_WHAT IS REQUIRED_: Once the line holding "Figure A5. Visualisation" is found, output it and all remaining lines of the data exactly, with every picture left out.

_SOURCE MATERIAL_:
:::::
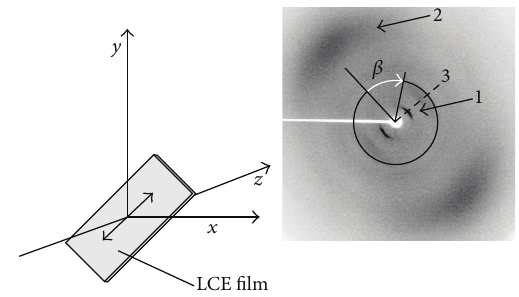
Figure 7: Sketch of the experimental setup and the X-ray diffraction pattern of the CN100 LSCE film at 𝑇 = 60 ∘ C. In the figure, the small angle diffraction peaks (arrow 1) are due to smectic clusters, and the wide angle diffraction peaks (arrow 2) are associated with order ⊥ n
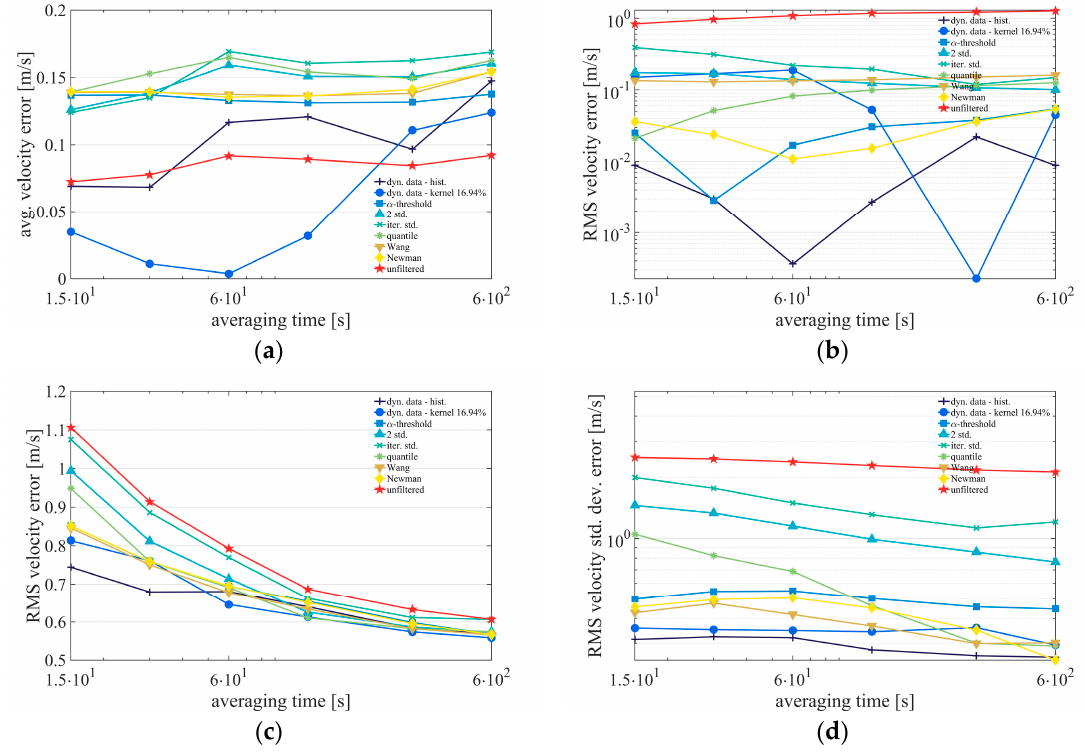
Figure A5. Visualisation of the influence of the averaging time ∆ T for all filters to the resulting errors. ( a ) Average velocity error, ( b ) average velocity standard deviation error, ( c ) RMS velocity error and ( d ) RMS velocity standard deviation error.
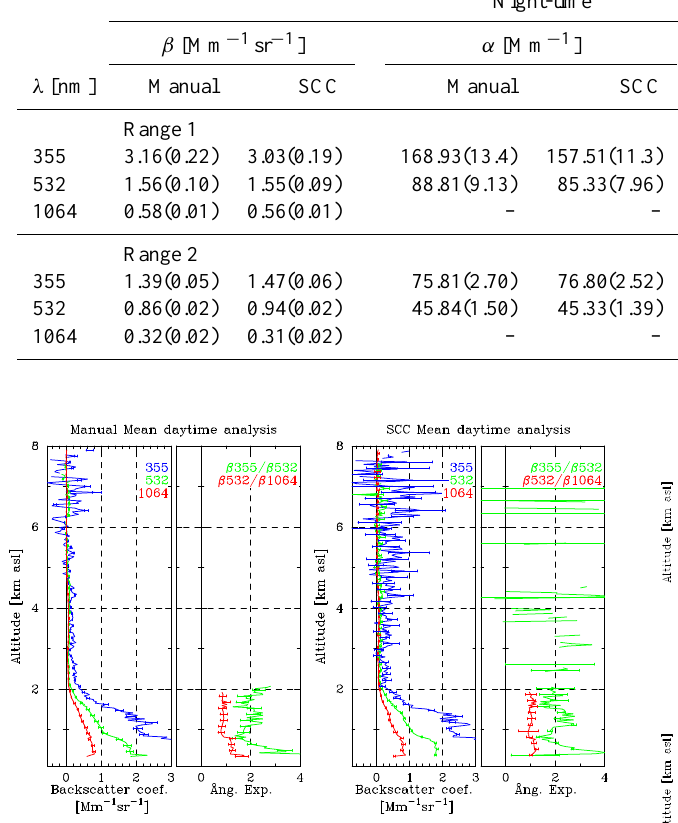
Figure 13. Mean daytime analysis comparison for the Leipzig sta- tion (Polly XT system). On the left the mean analysis obtained using the manual analysis is shown, while on the right the results obtained by the SCC are presented. Several measurement cases (see Table 2) have been analysed, and the corresponding backscatter profiles have been averaged (left two panels of each graph). The other panel of each graph shows the backscatter related Ångström exponents as calculated from the mean backscatter profiles.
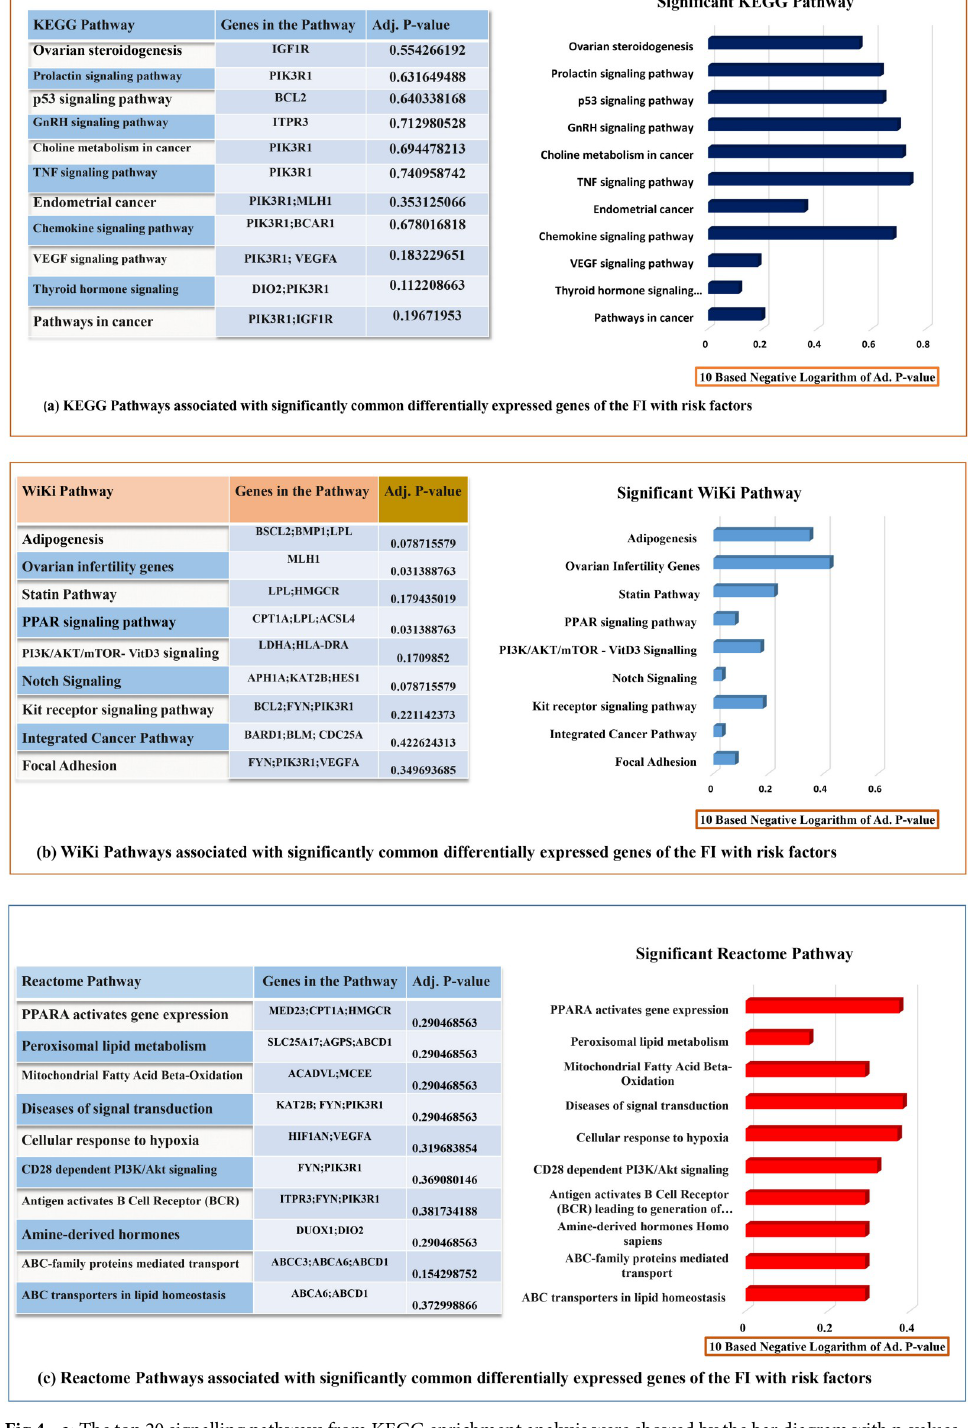
Fig 4. a : The top 20 signalling pathways from KEGG enrichment analysis were showed by the bar diagram with p-values. b : The top 20 signalling pathways from WiKi enrichment analysis were showed by the bar diagram with p-values. c : The top 20 signalling pathways from Reactome enrichment analysis were showed by the bar diagram with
:::::
_EXERCISE OUTPUT_:
Figure A5. Visualisation of the influence of the averaging time ∆ T for all filters to the resulting errors. ( a ) Average velocity error, ( b ) average velocity standard deviation error, ( c ) RMS velocity error and ( d ) RMS velocity standard deviation error.
Figure 13. Mean daytime analysis comparison for the Leipzig sta- tion (Polly XT system). On the left the mean analysis obtained using the manual analysis is shown, while on the right the results obtained by the SCC are presented. Several measurement cases (see Table 2) have been analysed, and the corresponding backscatter profiles have been averaged (left two panels of each graph). The other panel of each graph shows the backscatter related Ångström exponents as calculated from the mean backscatter profiles.
Fig 4. a : The top 20 signalling pathways from KEGG enrichment analysis were showed by the bar diagram with p-values. b : The top 20 signalling pathways from WiKi enrichment analysis were showed by the bar diagram with p-values. c : The top 20 signalling pathways from Reactome enrichment analysis were showed by the bar diagram with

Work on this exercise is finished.